Gejala sifilis bahkan mungkin tidak lagi muncul selama beberapa tahun ke depan atau justru muncul kembali dengan kondisi yang lebih parah.
4. Sifilis tersier
Jika tidak diobati, sifilis bisa berkembang sampai ke tahap tersier atau lanjutan. Ini merupakan tahapan yang paling membahayakan karena infeksi sudah menyebar di dalam tubuh.
Dengan begitu, sifilis tersier pada ibu hamil umumnya ditandai dengan berbagai gejala seperti berikut.
- Gangguan penglihatan atau bahkan kebutuhan.
- Kerusakan organ dalam.
- Gangguan neurologis yang menyebabkan masalah komunikasi, berpikir, ingatan, hingga kelumpuhan.
Peluang penularan sifilis yang telah mencapai tahap tersier terhadap janin bisa menjadi lebih besar.
Pengobatan sifilis pada ibu hamil
Sejauh ini, pengobatan sifilis yang dinilai aman selama kehamilan adalah pemberian obat benzathine benzylpenicillin.
Melansir dari Buku Pedoman Kemenkes RI, berikut adalah dosis pemberian benzathine benzylpenicillin sesuai tahapan infeksi.
- Sifilis primer dan sekunder: 2,4 juta IU dosis tunggal, injeksi intramuskular atau melalui otot.
- Sifilis laten: 2,4 juta IU injeksi intramuskular atau melalui otot, satu kali per minggu selama tiga minggu berturut-turut.
Namun, karena beberapa orang bisa mengalami alergi penisilin, berikut adalah alternatif pengobatan sifilis yang dapat diberikan selama kehamilan.
- Sifilis primer dan sekunder: eritromisin 500 mg melalui oral sebanyak 4 kali sehari selama 14 hari.
- Sifilis laten: eritromisin 500 mg melalui oral sebanyak 4 kali sehari selama minimal 30 hari.
Selama proses pengobatan, ibu hamil harus berada di bawah pemantauan dokter agar dokter dapat memantau efektivitas obat dan ada-tidaknya efek samping.
Sebagai tambahan, ibu hamil yang mengidap sifilis juga harus menghindari hubungan seksual dengan pasangannya sampai infeksi berhasil diobati.
Bahaya sifilis pada ibu hamil dan janin
Tidak hanya menimbulkan masalah pada ibu hamil, sifilis perlu segera diatasi karena bisa membahayakan dan bahkan mengancam nyawa janin.
Berikut adalah berbagai bahaya sifilis bagi ibu hamil dan janin.
- Gangguan otak dan tulang.
- Berat badan lahir rendah (BBLR).
- Kelainan plasenta dan tali pusat.
- Kelahiran prematur.
- Keguguran.
- Bayi lahir mati.
Penting untuk diketahui!
Jika Anda berhasil melahirkan bayi saat mengidap sifilis, penting untuk melakukan pemeriksaan secara berkala.
Pasalnya, gejala sifilis kongenital mungkin baru muncul sekitar dua tahun atau lebih setelah bayi dilahirkan.
Pencegahan sifilis pada ibu hamil
Penerapan hubungan seksual yang aman merupakan cara utama dalam mencegah sifilis secara umum, termasuk saat hamil.

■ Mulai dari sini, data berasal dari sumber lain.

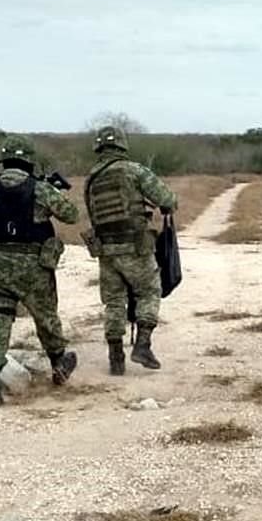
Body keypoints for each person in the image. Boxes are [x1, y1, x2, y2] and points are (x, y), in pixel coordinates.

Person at [0, 134, 79, 409]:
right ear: (29, 161)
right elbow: (71, 215)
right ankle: (59, 364)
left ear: (4, 161)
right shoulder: (41, 189)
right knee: (46, 317)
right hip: (34, 268)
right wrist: (53, 192)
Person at [83, 125, 177, 375]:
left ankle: (116, 359)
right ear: (122, 146)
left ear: (99, 148)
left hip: (106, 250)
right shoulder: (134, 170)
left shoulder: (92, 179)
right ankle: (143, 345)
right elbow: (167, 199)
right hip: (135, 247)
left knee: (114, 302)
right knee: (149, 291)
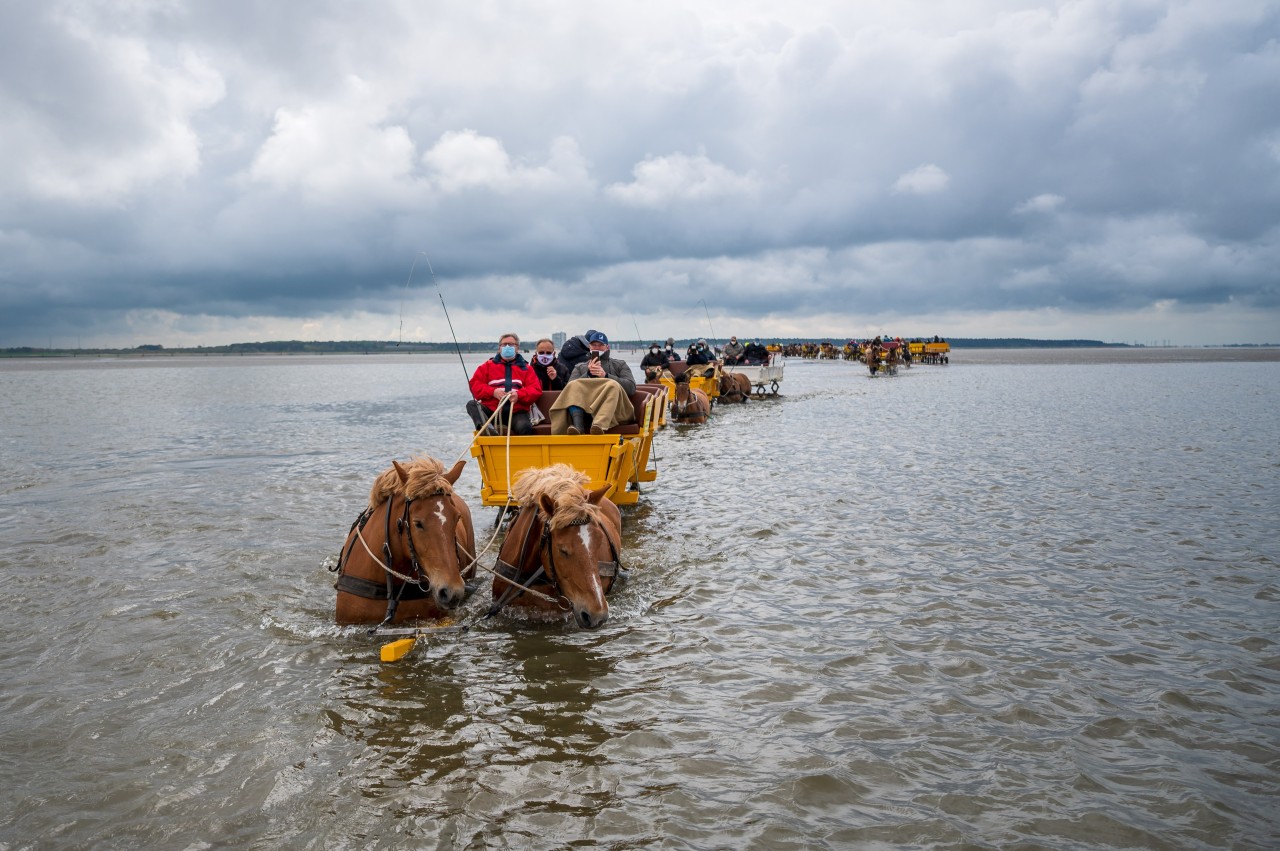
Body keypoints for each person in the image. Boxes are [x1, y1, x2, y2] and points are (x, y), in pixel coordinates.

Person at [550, 331, 637, 434]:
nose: (597, 348)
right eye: (594, 345)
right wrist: (588, 374)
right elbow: (569, 391)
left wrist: (606, 376)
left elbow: (631, 388)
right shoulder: (580, 367)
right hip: (587, 413)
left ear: (607, 347)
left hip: (616, 412)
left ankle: (599, 425)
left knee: (612, 385)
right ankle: (578, 426)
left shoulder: (620, 365)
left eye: (600, 345)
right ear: (589, 347)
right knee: (573, 384)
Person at [467, 333, 542, 435]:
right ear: (499, 348)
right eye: (504, 344)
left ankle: (521, 450)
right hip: (492, 410)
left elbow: (536, 390)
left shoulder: (526, 368)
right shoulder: (487, 366)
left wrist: (518, 395)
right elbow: (474, 385)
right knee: (472, 405)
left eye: (511, 344)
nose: (507, 347)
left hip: (516, 411)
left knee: (525, 427)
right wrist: (492, 392)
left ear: (517, 348)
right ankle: (488, 430)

Bukan hanya dari sisi istri, suami pun harus melakukan hal serupa mengingat penyakit ini bisa menular dengan sangat mudah.

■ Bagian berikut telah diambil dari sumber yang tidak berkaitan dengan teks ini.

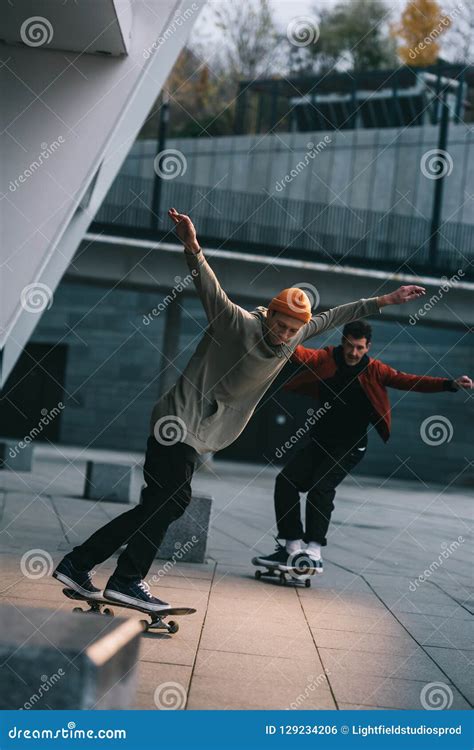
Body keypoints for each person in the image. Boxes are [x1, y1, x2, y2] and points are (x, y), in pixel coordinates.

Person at [53, 208, 427, 611]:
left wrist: (386, 299)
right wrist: (192, 246)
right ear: (271, 314)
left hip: (198, 433)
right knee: (171, 502)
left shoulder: (295, 334)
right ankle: (118, 576)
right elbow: (209, 287)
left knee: (159, 504)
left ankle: (88, 567)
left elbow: (338, 314)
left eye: (291, 330)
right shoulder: (237, 323)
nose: (284, 334)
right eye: (280, 325)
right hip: (177, 424)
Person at [253, 319, 472, 574]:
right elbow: (300, 354)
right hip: (321, 442)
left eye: (359, 348)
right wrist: (280, 339)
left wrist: (450, 384)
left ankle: (313, 551)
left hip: (350, 447)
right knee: (286, 482)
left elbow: (408, 380)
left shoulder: (375, 371)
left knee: (320, 488)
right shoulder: (326, 358)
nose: (353, 353)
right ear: (343, 341)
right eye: (350, 346)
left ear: (368, 347)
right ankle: (291, 548)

Sementara itu, untuk mencegah penularan sifilis ke janin, penting untuk melakukan skrining sifilis sedini mungkin setelah Anda menyadari bahwa Anda sedang hamil.
Penting untuk diingat bahwa skrining perlu dilakukan pada setiap kehamilan. Hasil skrining pada kehamilan pertama tidak bisa dijadikan acuan kondisi ibu hamil pada kehamilan kedua dan seterusnya.
Apabila Anda memiliki pertanyaan atau kekhawatiran tertentu seputar infeksi menular seksual ini, konsultasikanlah dengan dokter kandungan Anda.